Blend 1 cup of rolled oats in a blender or food processor until it forms a fine flour (you can skip this by buying oat flour and just using 1 cup of it). Add oat flour, remaining 1 1/2 cups of rolled oats, chia seed, flax seed, cinnamon, baking powder, and salt to a large bowl and whisk until combined.
In a separate bowl, whisk together milk, honey, peanut butter, banana, and vanilla until combined (obviously the chunkier ingredients won’t fully combine but do the best you can). Add this bowl to the dry ingredients and mix until combined. Pour into the prepared pan and smooth over so the batter is even.

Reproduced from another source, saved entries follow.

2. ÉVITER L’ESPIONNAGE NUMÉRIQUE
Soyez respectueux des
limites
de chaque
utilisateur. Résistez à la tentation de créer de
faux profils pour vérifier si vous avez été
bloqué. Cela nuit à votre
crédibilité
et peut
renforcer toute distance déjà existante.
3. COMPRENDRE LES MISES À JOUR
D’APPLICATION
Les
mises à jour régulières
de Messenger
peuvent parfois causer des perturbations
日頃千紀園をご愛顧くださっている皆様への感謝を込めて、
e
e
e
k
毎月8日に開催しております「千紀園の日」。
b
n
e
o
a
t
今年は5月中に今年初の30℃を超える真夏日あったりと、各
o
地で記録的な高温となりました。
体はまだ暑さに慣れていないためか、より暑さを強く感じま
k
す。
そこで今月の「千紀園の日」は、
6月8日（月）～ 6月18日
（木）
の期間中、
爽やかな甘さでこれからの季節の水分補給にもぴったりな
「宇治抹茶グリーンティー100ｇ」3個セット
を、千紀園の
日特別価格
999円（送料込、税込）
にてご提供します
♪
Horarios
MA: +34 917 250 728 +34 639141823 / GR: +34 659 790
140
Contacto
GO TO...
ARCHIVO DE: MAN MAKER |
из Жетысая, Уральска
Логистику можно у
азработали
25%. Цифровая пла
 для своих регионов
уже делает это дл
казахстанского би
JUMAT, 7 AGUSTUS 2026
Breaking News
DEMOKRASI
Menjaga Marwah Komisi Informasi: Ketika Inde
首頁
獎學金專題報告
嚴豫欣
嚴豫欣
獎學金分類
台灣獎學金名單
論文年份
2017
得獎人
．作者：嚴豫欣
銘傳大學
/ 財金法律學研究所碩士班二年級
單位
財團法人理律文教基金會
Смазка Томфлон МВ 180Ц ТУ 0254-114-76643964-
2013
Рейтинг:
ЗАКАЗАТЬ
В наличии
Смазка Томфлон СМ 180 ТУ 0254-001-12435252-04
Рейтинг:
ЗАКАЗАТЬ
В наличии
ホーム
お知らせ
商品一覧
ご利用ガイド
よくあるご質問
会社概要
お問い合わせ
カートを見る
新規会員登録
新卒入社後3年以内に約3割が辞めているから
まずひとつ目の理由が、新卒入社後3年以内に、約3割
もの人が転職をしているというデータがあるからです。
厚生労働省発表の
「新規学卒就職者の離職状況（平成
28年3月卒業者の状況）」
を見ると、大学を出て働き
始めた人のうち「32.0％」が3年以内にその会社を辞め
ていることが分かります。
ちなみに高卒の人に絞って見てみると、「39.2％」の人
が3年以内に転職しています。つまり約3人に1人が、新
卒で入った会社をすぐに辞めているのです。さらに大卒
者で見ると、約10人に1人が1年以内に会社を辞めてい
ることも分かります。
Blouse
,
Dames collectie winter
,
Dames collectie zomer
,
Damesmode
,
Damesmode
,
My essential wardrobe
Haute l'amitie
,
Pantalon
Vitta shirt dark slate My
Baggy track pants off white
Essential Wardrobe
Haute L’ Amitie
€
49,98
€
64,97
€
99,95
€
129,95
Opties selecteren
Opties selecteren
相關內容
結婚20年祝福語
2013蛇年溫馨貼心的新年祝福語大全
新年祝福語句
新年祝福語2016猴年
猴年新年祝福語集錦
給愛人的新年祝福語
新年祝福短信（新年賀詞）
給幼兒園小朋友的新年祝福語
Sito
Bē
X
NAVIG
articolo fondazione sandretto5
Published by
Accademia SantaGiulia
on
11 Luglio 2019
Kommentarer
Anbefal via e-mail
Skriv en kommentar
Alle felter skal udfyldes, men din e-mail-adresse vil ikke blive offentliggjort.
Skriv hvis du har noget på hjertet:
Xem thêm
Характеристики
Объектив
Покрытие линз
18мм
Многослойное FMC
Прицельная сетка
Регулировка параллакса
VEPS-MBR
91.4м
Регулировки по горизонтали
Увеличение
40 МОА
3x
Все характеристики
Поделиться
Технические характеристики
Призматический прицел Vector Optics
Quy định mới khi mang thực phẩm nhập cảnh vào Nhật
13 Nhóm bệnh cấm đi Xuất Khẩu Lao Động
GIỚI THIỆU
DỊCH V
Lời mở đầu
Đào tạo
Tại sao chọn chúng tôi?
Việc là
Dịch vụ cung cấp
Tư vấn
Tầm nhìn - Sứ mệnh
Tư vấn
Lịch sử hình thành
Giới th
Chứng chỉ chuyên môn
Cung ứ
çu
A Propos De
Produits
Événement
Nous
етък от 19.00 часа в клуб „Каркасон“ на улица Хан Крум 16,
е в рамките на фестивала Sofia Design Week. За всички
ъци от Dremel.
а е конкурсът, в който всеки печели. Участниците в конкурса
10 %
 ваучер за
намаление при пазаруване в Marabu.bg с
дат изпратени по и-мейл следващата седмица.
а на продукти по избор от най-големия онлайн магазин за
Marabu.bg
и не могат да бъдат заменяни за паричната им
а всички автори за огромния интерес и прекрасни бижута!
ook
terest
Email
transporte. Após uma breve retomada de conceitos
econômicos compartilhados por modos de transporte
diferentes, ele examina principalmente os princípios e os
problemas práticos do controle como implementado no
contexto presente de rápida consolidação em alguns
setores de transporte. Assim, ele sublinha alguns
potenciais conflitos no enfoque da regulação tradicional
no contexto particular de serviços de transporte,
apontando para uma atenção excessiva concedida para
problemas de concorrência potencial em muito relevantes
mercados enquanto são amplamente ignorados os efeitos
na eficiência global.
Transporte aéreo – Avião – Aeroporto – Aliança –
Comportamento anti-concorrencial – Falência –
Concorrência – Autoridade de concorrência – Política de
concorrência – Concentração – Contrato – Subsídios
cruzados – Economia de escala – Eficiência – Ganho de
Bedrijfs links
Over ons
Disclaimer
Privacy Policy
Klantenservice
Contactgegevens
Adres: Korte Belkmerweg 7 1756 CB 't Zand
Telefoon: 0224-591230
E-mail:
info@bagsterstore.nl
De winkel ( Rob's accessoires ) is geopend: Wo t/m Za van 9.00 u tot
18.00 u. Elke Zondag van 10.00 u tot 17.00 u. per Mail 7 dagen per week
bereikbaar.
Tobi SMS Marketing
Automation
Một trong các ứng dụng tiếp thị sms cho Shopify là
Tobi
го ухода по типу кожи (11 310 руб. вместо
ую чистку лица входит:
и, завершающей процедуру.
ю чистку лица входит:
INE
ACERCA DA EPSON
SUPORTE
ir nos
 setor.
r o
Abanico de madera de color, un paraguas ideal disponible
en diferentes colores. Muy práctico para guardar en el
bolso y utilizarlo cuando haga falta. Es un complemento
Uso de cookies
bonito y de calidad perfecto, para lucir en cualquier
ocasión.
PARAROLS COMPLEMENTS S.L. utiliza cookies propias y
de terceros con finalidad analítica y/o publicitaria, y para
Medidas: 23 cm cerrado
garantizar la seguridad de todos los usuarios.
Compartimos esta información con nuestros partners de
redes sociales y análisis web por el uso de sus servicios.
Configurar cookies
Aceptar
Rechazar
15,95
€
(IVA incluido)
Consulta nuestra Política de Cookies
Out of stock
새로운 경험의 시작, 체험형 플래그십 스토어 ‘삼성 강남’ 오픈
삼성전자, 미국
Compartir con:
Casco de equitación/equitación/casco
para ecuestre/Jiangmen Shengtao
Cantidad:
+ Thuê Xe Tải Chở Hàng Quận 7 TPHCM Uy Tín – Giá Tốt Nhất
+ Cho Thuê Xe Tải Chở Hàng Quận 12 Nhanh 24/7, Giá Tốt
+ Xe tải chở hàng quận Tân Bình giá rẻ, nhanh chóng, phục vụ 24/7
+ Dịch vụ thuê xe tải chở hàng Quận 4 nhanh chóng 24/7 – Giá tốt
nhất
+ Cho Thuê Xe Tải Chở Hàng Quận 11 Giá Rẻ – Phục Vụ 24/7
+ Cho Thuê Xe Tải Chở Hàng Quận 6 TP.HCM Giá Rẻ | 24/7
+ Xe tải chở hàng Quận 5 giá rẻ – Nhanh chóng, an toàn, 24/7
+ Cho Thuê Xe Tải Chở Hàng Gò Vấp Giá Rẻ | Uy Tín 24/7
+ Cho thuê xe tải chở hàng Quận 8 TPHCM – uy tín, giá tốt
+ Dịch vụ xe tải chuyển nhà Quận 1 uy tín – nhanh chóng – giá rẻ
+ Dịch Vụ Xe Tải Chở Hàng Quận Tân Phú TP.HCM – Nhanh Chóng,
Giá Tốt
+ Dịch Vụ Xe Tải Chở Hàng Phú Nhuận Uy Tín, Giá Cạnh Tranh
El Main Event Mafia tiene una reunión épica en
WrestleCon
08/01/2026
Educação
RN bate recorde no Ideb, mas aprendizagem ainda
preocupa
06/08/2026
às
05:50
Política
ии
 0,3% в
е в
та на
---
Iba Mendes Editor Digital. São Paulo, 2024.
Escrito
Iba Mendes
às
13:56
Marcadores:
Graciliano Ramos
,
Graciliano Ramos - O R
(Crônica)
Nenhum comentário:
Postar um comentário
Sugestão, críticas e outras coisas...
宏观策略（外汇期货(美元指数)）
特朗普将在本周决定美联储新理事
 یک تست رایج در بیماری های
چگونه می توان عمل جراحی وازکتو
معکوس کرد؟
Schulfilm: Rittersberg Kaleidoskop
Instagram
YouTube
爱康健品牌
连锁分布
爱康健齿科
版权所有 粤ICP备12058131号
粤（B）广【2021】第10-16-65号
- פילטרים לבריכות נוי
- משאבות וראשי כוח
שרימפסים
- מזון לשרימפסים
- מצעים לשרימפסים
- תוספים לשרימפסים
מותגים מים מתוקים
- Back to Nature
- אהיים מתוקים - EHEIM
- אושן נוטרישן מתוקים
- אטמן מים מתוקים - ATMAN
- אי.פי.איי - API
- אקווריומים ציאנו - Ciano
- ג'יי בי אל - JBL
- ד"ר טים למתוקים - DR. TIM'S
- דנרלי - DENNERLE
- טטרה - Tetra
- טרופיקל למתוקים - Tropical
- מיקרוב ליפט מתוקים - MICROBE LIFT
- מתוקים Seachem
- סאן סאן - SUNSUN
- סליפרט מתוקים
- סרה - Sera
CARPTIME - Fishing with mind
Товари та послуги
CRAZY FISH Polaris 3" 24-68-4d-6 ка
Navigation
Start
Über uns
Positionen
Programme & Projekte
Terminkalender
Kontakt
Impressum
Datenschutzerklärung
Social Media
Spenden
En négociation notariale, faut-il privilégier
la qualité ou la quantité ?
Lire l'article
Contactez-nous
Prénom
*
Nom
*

In a small saucepan, combine orange juice and jam. Over low/medium heat, cook until the mixture becomes smooth with no lumps. Pour the hot jam over the batter in the pan until the bars are completely covered.
Bake for 35 – 40 minutes. Let cool on a wire rack for 10 minutes and remove from the pan. Let fully cool before cutting into squares.
Note: You could do virtually anything you want with these bars. I was thinking a pumpkin pie oatmeal bar would be to die for, with the addition of a cup of pumpkin puree, 1 tsp nutmeg, 1 tsp all spice, and maybe a crumble of brown sugar on top (removing the jam and PB and banana, of course). Still just as healthy as the above recipe and a completely different taste.